When respect_sentence_boundary=True is set, the component uses HanLP's sentence tokenizer (UD_CTB_EOS_MUL) to ensure that splits occur only between complete sentences, preserving the semantic integrity of the text.

Usage

On its own

You can use ChineseDocumentSplitter outside of a pipeline to process Chinese documents directly:

from haystack import Document
from haystack_integrations.components.preprocessors.hanlp import ChineseDocumentSplitter

# Initialize the splitter with word-based splitting
splitter = ChineseDocumentSplitter(
    split_by="word", 
    split_length=10, 
    split_overlap=3, 
    granularity="coarse"
)

# Create a Chinese document
doc = Document(content="这是第一句话,这是第二句话,这是第三句话。这是第四句话,这是第五句话,这是第六句话!")
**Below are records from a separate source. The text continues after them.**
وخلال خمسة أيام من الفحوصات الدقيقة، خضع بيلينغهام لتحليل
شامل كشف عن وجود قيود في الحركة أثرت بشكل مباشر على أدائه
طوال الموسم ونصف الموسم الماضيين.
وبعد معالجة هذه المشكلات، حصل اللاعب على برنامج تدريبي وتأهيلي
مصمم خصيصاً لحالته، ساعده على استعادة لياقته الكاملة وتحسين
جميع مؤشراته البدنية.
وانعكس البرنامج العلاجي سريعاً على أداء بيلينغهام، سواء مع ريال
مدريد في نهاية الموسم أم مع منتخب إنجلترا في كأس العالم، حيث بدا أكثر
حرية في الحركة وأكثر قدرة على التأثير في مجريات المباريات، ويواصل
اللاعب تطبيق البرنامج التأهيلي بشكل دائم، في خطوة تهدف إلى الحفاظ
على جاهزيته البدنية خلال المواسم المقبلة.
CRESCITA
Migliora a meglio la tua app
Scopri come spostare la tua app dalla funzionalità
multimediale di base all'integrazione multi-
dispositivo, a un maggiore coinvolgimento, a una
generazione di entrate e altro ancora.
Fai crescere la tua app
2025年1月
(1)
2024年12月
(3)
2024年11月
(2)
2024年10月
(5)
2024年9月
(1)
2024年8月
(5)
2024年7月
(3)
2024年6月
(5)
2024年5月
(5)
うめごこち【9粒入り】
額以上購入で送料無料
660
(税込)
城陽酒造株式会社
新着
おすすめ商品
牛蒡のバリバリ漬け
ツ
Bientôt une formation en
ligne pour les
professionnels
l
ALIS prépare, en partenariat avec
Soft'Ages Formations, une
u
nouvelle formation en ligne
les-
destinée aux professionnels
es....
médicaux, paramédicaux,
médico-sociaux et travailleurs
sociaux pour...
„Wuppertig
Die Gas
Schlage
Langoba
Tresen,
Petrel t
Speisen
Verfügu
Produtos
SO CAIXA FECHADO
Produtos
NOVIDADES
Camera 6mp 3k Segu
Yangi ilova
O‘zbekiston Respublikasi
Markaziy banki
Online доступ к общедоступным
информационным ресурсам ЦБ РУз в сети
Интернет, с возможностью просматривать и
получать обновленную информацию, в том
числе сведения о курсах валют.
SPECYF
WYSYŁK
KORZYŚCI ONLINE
# Warm up the component (loads the necessary models)
splitter.warm_up()

# Split the document
result = splitter.run(documents=[doc])
print(result["documents"])  # List of split documents

With sentence boundary respect

When splitting by words, you can ensure that sentence boundaries are respected:

from haystack import Document
from haystack_integrations.components.preprocessors.hanlp import ChineseDocumentSplitter

doc = Document(content=
    "这是第一句话,这是第二句话,这是第三句话。"
    "这是第四句话,这是第五句话,这是第六句话!"
    "这是第七句话,这是第八句话,这是第九句话?"
)

splitter = ChineseDocumentSplitter(
    split_by="word", 
    split_length=10, 
    split_overlap=3, 
    respect_sentence_boundary=True,
    granularity="coarse"
)
splitter.warm_up()
result = splitter.run(documents=[doc])

# Each chunk will end with a complete sentence
for doc in result["documents"]:
    print(f"Chunk: {doc.content}")
    print(f"Ends with sentence: {doc.content.endswith(('。', '!', '?'))}")

With fine granularity

For more detailed word segmentation:

from haystack import Document
from haystack_integrations.components.preprocessors.hanlp import ChineseDocumentSplitter

doc = Document(content="人工智能技术正在快速发展,改变着我们的生活方式。")
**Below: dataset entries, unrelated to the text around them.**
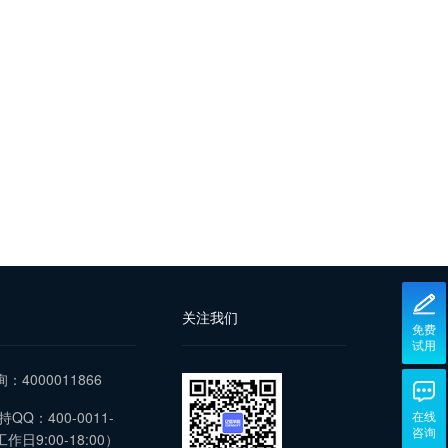
关注我们
免费
试用
询：4000011866
QQ：400-0011-
在线
咨询
作日9:00-18:00）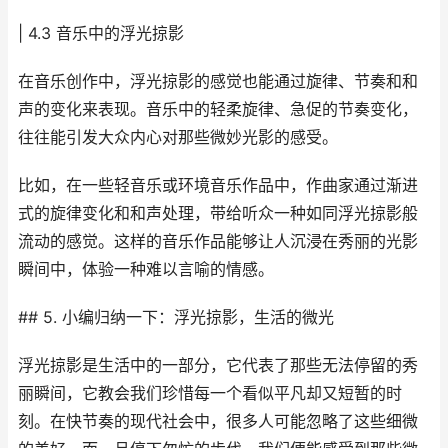
| 4.3 音乐中的浮光掠影
在音乐创作中，浮光掠影的感觉也能通过旋律、节奏和和
声的变化来表现。音乐中的轻柔旋律、急促的节奏变化，
往往能引发大众内心对那些微妙光影的感受。
比如，在一些轻音乐或环境音乐作品中，作曲家通过渐进
式的旋律变化和和声处理，带给听众一种如同浮光掠影般
流动的感觉。这样的音乐作品能够让人沉浸在秀丽的光影
瞬间中，体验一种难以言喻的情感。
## 5. 小编归纳一下：浮光掠影，生活的微光
浮光掠影是生活中的一部分，它代表了那些无法停留的秀
丽瞬间，它教会我们珍惜每一个看似平凡却又短暂的时
刻。在快节奏的现代社会中，很多人可能忽略了这些细微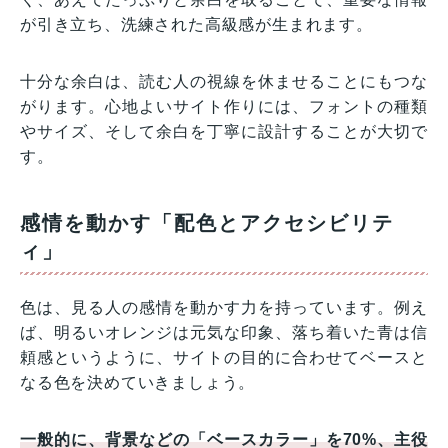
が引き立ち、洗練された高級感が生まれます。
十分な余白は、読む人の視線を休ませることにもつな
がります。心地よいサイト作りには、フォントの種類
やサイズ、そして余白を丁寧に設計することが大切で
す。
感情を動かす「配色とアクセシビリテ
ィ」
色は、見る人の感情を動かす力を持っています。例え
ば、明るいオレンジは元気な印象、落ち着いた青は信
頼感というように、サイトの目的に合わせてベースと
なる色を決めていきましょう。
一般的に、背景などの「ベースカラー」を70%、主役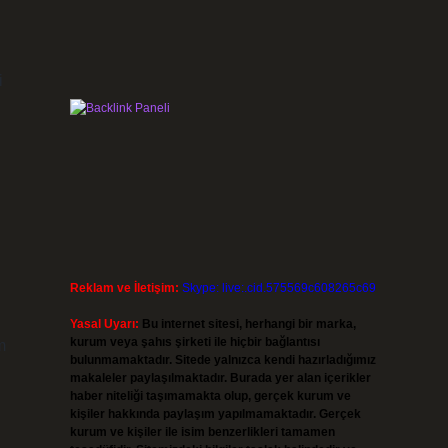
i
Reklam ve İletişim:
Skype: live:.cid.575569c608265c69
Yasal Uyarı:
Bu internet sitesi, herhangi bir marka,
kurum veya şahıs şirketi ile hiçbir bağlantısı
m
bulunmamaktadır. Sitede yalnızca kendi hazırladığımız
makaleler paylaşılmaktadır. Burada yer alan içerikler
haber niteliği taşımamakta olup, gerçek kurum ve
kişiler hakkında paylaşım yapılmamaktadır. Gerçek
kurum ve kişiler ile isim benzerlikleri tamamen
splitter = ChineseDocumentSplitter(
    split_by="word", 
    split_length=5, 
    split_overlap=0, 
    granularity="fine"  # More detailed segmentation
)
splitter.warm_up()
result = splitter.run(documents=[doc])
print(result["documents"])

With custom splitting function

You can also use a custom function for splitting:

from haystack import Document
from haystack_integrations.components.preprocessors.hanlp import ChineseDocumentSplitter

def custom_split(text: str) -> list[str]:
    """Custom splitting function that splits by commas"""
    return text.split(",")

doc = Document(content="第一段,第二段,第三段,第四段")
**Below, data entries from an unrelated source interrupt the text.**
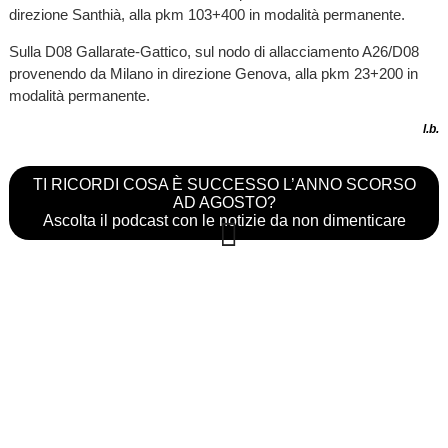
direzione Santhià, alla pkm 103+400 in modalità permanente.
Sulla D08 Gallarate-Gattico, sul nodo di allacciamento A26/D08
provenendo da Milano in direzione Genova, alla pkm 23+200 in
modalità permanente.
l.b.
TI RICORDI COSA È SUCCESSO L’ANNO SCORSO
AD AGOSTO?
Ascolta il podcast con le notizie da non dimenticare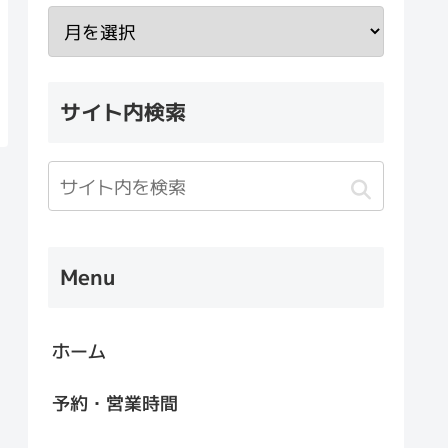
サイト内検索
Menu
ホーム
予約・営業時間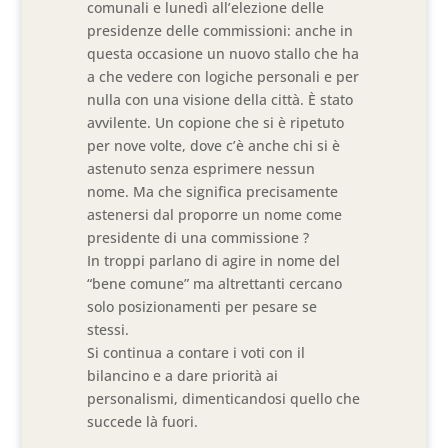
comunali e lunedì all’elezione delle
presidenze delle commissioni: anche in
questa occasione un nuovo stallo che ha
a che vedere con logiche personali e per
nulla con una visione della città. È stato
avvilente. Un copione che si è ripetuto
per nove volte, dove c’è anche chi si è
astenuto senza esprimere nessun
nome. Ma che significa precisamente
astenersi dal proporre un nome come
presidente di una commissione ?
In troppi parlano di agire in nome del
“bene comune” ma altrettanti cercano
solo posizionamenti per pesare se
stessi.
Si continua a contare i voti con il
bilancino e a dare priorità ai
personalismi, dimenticandosi quello che
succede là fuori.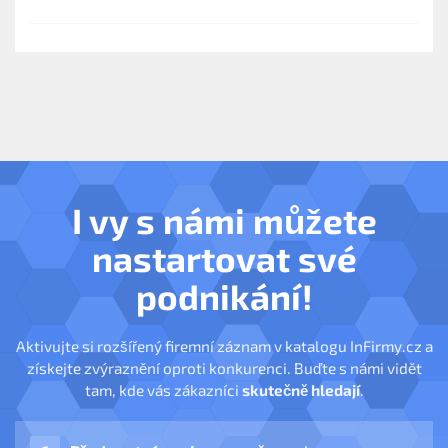
Dále zajišťujeme zemní práce bagrem.
I vy s námi můžete
nastartovat své
podnikání!
Aktivujte si rozšířený firemní záznam v katalogu InFirmy.cz a
získejte zvýraznění oproti konkurenci. Buďte s námi vidět
tam, kde vás zákazníci
skutečně hledají
.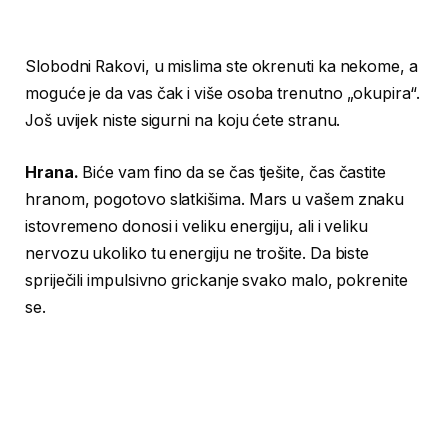
Slobodni Rakovi, u mislima ste okrenuti ka nekome, a
moguće je da vas čak i više osoba trenutno „okupira“.
Još uvijek niste sigurni na koju ćete stranu.
Hrana.
Biće vam fino da se čas tješite, čas častite
hranom, pogotovo slatkišima. Mars u vašem znaku
istovremeno donosi i veliku energiju, ali i veliku
nervozu ukoliko tu energiju ne trošite. Da biste
spriječili impulsivno grickanje svako malo, pokrenite
se.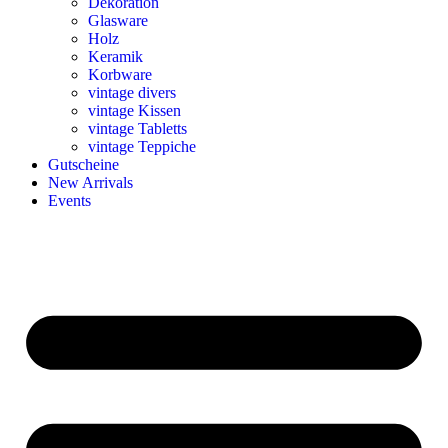
Dekoration
Glasware
Holz
Keramik
Korbware
vintage divers
vintage Kissen
vintage Tabletts
vintage Teppiche
Gutscheine
New Arrivals
Events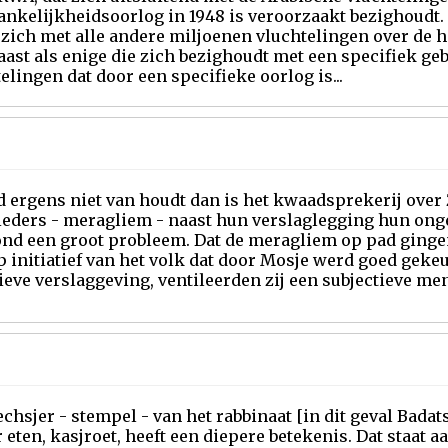
nkelijkheidsoorlog in 1948 is veroorzaakt bezighoudt.
zich met alle andere miljoenen vluchtelingen over de 
ast als enige die zich bezighoudt met een specifiek geb
elingen dat door een specifieke oorlog is...
d ergens niet van houdt dan is het kwaadsprekerij over 
ieders - meragliem - naast hun verslaglegging hun on
ond een groot probleem. Dat de meragliem op pad ginge
 initiatief van het volk dat door Mosje werd goed gekeu
ieve verslaggeving, ventileerden zij een subjectieve men
chsjer - stempel - van het rabbinaat [in dit geval Badats]
 eten, kasjroet, heeft een diepere betekenis. Dat staat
splitter = ChineseDocumentSplitter(
    split_by="function", 
    splitting_function=custom_split
)
splitter.warm_up()
result = splitter.run(documents=[doc])
print(result["documents"])

In a pipeline

Here's how you can integrate ChineseDocumentSplitter into a Haystack indexing pipeline:

from haystack import Pipeline, Document
from haystack.document_stores.in_memory import InMemoryDocumentStore
from haystack.components.converters.txt import TextFileToDocument
from haystack_integrations.components.preprocessors.hanlp import ChineseDocumentSplitter
from haystack.components.preprocessors import DocumentCleaner
from haystack.components.writers import DocumentWriter

# Initialize components
document_store = InMemoryDocumentStore()
p = Pipeline()
p.add_component(instance=TextFileToDocument(), name="text_file_converter")
p.add_component(instance=DocumentCleaner(), name="cleaner")
p.add_component(instance=ChineseDocumentSplitter(
    split_by="word", 
    split_length=100, 
    split_overlap=20, 
    respect_sentence_boundary=True,
    granularity="coarse"
), name="chinese_splitter")
p.add_component(instance=DocumentWriter(document_store=document_store), name="writer")

# Connect components
p.connect("text_file_converter.documents", "cleaner.documents")
p.connect("cleaner.documents", "chinese_splitter.documents")
p.connect("chinese_splitter.documents", "writer.documents")

# Run pipeline with Chinese text files
p.run({"text_file_converter": {"sources": ["path/to/your/chinese/files.txt"]}})

This pipeline processes Chinese text files by converting them to documents, cleaning the text, splitting them into linguistically-aware chunks using Chinese word segmentation, and storing the results in the Document Store for further retrieval and processing.